Beneath the streets of Vienna lies another network of passages: its historic sewer system that dates back to the mid-1800s. Orson Welles ran through these subterranean tunnels in an iconic scene in the film “The Third Man,” earning them global celebrity—as far as sewers go.
This system of tunnels and underground rivers was the most complex in Europe at the time it was built, and was widely expanded after a debilitating cholera outbreak in 1830. Storm waters and sewage were channeled into a system for the first time and kept out of the Danube and its tributaries.

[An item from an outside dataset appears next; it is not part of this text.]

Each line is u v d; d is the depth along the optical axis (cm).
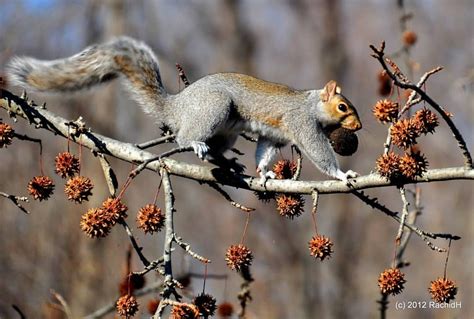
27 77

The sewer was further expanded throughout the 19th and 20th centuries to keep up with the city’s population growth, and despite suffering heavy bombing (along with the rest of the city) during World War II, repairs were completed by 1950.
It’s one of the most impressive sewer systems in Europe, but this underworld of Vienna is famous for a very different reason: its iconic appearance in 1949 British film The Third Man. Set in the divided, war-torn Vienna of 1947, the film, starring Orson Welles, does an excellent job portraying the issues prevalent in post-war Vienna, including the division of the city into sectors, refugees, the black market, and penicillin theft. It eventually culminates in an eerie, tense scene featuring Welles running through the sewers, brilliantly atmospheric in black-and-white and with dramatic camera angles.
Parts of the sewers are open to the public via a guided tour only, leaving from the Karlzplatz-Girardipark. It uses the film as a theme, but the sewers are a spectacular sight in their own right, a brilliant part of city infrastructure and a historic piece of engineering well worth seeing.